Bats were once of interest mainly to specialists and devoted conservationists. But the global pandemic pushed the animals squarely into the spotlight as the apparent original source of the novel coronavirus. Now, once arcane research into the large number of viruses that live in bats has acquired a new urgency, along with discussions of what to do about the likelihood of diseases in animals spilling over to humans.
In the journal Science on Thursday, two bat researchers urged fellow scientists to examine more closely what we know for certain about bats and viruses, and suggested how we can find out more and how that knowledge might help us.
Daniel G. Streicker, a vampire bat researcher at the University of Glasgow and Amy T. Gilbert, a disease ecologist at the National Wildlife Research Center in Fort Collins, Colo., point out a number of gaps in our knowledge, and the lack of hard numbers to prove some common perceptions.
Dr. Streicker said in an interview that we may have gotten ahead of ourselves in the focus of research. “I think we’re often trying to explain why bats are special before we actually work out how they’re special,” he said.
First and foremost, the researchers write is the “global health conundrum” of whether bat viruses are more likely to cause outbreaks than viruses harbored by other creatures.
The common perception that bats harbor more viruses than other animals does not hold up, they write, when one looks at the huge number of bat species.
Nor are bats immune to the effects of all viruses. There is no question, they write, that many bats can live with viruses that can prove lethal in humans and other animals, such SARS and MERS.
The “key question,” Dr. Streicker said, is whether bat tolerance of viruses causes the evolution of pathogens that are more dangerous for people. Science does not yet have an answer.
“We seem to be lacking really strong, compelling evidence that the viruses of bats are more diverse or more prone to infect humans or more dangerous when they do infect humans than viruses of other animals,” he said.
It isn’t only the internal workings of bats that needs to be understood. How bad a spillover disease is and how it spreads depends on how people interact with bats, what kind of bats are involved, where they live and how they spread viruses among each other.
“We need interactions between immunologists, virologists, ecologists and evolutionary biologists.” That’s starting to happen, he says, partly because of the pandemic.
Bat scientists had been pushing for such cross-disciplinary work before the pandemic started. For example, the National Science Foundation last week awarded a grant of $1.67 million to the American Museum of Natural History, Texas Tech University and Stony Brook University in order to to establish the Global Union of Bat Diversity Networks.

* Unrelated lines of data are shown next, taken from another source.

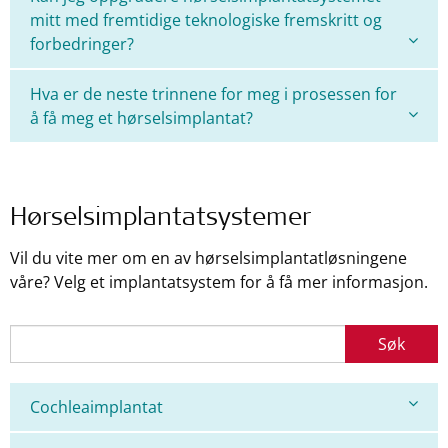
mitt med fremtidige teknologiske fremskritt og
forbedringer?
Hva er de neste trinnene for meg i prosessen for
å få meg et hørselsimplantat?
Hørselsimplantatsystemer
Vil du vite mer om en av hørselsimplantatløsningene
våre? Velg et implantatsystem for å få mer informasjon.
Søk
Cochleaimplantat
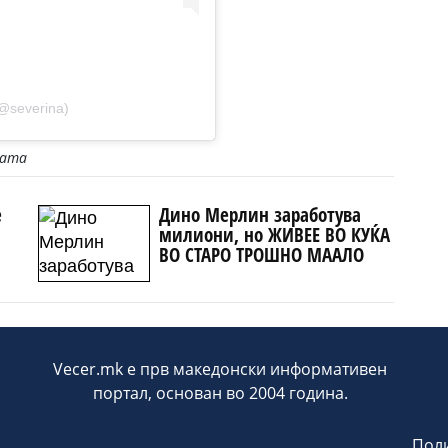
(@severina)
јата
е
Дино Мерлин заработува
милиони, но ЖИВЕЕ ВО КУЌА
ВО СТАРО ТРОШНО МААЛО
Vecer.mk е прв македонски информативен
портал, основан во 2004 година.
Поли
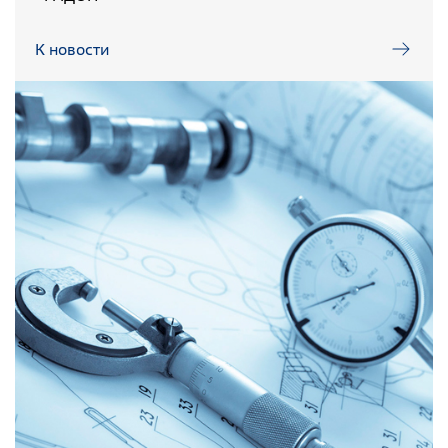
К новости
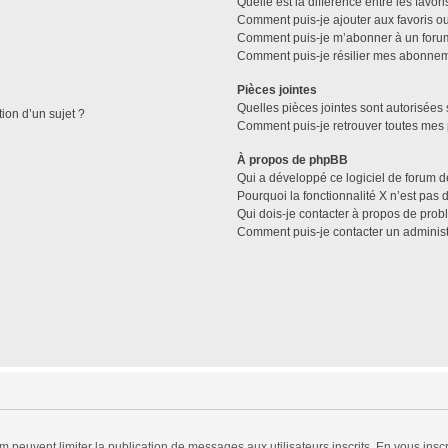
Quelle est la différence entre les favo
Comment puis-je ajouter aux favoris ou
Comment puis-je m’abonner à un forum
Comment puis-je résilier mes abonne
Pièces jointes
Quelles pièces jointes sont autorisées 
tion d’un sujet ?
Comment puis-je retrouver toutes mes 
À propos de phpBB
Qui a développé ce logiciel de forum d
Pourquoi la fonctionnalité X n’est pas 
Qui dois-je contacter à propos de prob
Comment puis-je contacter un administ
rum peuvent limiter la publication de messages aux utilisateurs inscrits. En vous in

Tigga Kingston, an ecologist at Texas Tech, had been getting together at meetings on bat research for half a dozen years with her colleagues at the museum and at Stony Brook, and discussing the need for more connections. There were many networks of bat researchers, some regional, some devoted to a specific subject, but not a global network to foster communication between all bat researchers.

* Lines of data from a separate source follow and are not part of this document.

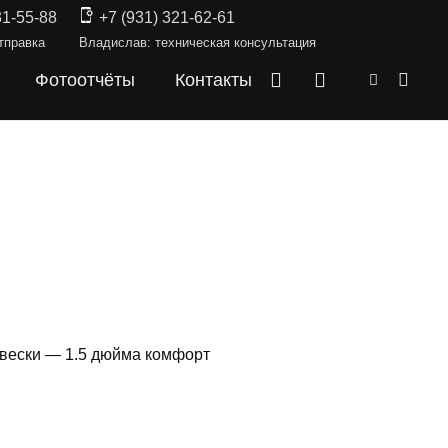
31-55-88
+7 (931) 321-62-61
тправка
Владислав: техническая консультация
Фотоотчёты
Контакты
вески — 1.5 дюйма комфорт
КИ —
RAM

In 2019 she said, they decided to move from planning to action just as the National Science Foundation was reaching out to promote more of the kind of “meta-network” that they were thinking about. The fit was ideal.
Then, of course, the pandemic emerged, and an effort designed for basic research and conservation took on a new urgency. Suddenly, she said, “everything we’re doing has relevance to Covid-19,” from metabolism studies to evolution to conservation questions.

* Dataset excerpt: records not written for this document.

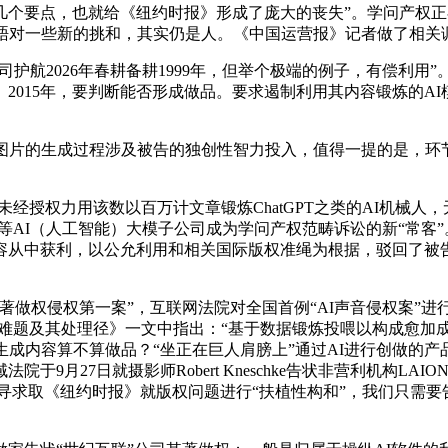
要点，也就给《纽约时报》形成了庞大的丧失”。学问产权正在
会晤对一些新的挑和，其实仍是人。《中国运营报》记者做了相关
护航2026年春耕备耕1999年，但举个极端的例子，有偿利用
2015年，要判断能否形成做品。要求遏制利用其内容锻炼的A
片的生成过程涉及被告的独创性智力投入，值得一提的是，环节
未经授权力用该数以百万计文章锻炼ChatGPT之类的AI机械
opic等AI（人工智能）大模子公司成为学问产权范畴诉讼的新“常
容从中获利，以公允利用和相关国际版权准绳为根据，驳回了被
权侵权第一案”，互联网法院对全国首例“AI声音侵权案”进
制难题及其处理径》一文中指出：“基于数据锻炼投喂以构成愈加
生成内容算不算做品？“坐正在巨人肩膀上”通过AI进行创做的
月27日就摄影师Robert Kneschke告状非营利机构LAI
I寻求取《纽约时报》就版权问题进行“扶植性构和”，我们只需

“We need immunologists working next to genomicists, who are working with ecologists, who are working with people who study the physiology of the animal,” she said Until that happens, she added, “we really don’t stand a hope of mitigating these kinds of events.”
In the Science article, Dr. Streicker and Dr. Gilbert also point to specific areas of research in which bats could serve as testing populations for new techniques in disease control, like vaccines for animal populations.
Rabies in animals like foxes has been successfully fought with vaccines in bait that foxes eat. That wouldn’t work for bats, but, Dr. Streicker said, a vaccine could be applied to bat fur and spread by contact.
In the future, genetic engineering techniques like Crispr, might even be used to try to genetically engineer bats to be resistant to some viruses, he said, something that has been tested with mosquitoes, and discussed for use with mice and Lyme disease. “I think that’s very far into the future,” Dr. Streicker said, “and there are all sorts of ethical issues.”
But there are other ways to make what is essentially a contagious vaccine, perhaps by attaching the proteins that would promote an immune response to a virus that is infectious in bats, but not harmful. To them, or us.